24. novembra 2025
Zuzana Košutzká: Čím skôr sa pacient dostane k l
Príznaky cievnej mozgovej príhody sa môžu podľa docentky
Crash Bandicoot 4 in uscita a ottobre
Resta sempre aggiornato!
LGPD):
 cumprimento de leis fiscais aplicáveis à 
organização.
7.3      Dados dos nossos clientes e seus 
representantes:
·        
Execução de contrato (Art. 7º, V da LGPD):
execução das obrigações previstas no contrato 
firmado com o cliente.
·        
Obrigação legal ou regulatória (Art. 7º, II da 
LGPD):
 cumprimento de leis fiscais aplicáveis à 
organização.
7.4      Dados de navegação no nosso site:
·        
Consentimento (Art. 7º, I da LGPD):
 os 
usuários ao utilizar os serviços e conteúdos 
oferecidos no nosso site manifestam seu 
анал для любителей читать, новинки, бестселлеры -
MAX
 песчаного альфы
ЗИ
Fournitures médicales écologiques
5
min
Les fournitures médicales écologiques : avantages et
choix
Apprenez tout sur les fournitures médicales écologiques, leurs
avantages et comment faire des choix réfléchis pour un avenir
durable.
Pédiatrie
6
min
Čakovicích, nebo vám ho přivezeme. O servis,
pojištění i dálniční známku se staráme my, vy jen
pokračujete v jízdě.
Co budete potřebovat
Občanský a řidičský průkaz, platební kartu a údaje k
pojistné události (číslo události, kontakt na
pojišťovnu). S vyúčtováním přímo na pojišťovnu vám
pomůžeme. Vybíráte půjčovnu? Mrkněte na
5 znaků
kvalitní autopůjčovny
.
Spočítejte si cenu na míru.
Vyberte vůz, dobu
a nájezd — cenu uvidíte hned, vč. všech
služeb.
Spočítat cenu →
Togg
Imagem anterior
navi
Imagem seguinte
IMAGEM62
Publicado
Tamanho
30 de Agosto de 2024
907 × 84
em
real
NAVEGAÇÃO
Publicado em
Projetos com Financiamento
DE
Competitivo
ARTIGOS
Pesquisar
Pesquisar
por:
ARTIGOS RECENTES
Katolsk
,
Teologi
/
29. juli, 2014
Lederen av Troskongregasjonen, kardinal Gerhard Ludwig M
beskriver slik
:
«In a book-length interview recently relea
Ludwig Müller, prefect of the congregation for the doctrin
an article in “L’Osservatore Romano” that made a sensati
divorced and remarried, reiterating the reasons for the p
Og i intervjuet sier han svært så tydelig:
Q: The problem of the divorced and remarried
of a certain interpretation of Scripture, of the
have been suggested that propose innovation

» **DIRECTIONS FOR THIS TASK**:
Which lines of the material contain the string "that"? List each of them.

» **RESPONSE**:
an article in “L’Osservatore Romano” that made a sensati
have been suggested that propose innovation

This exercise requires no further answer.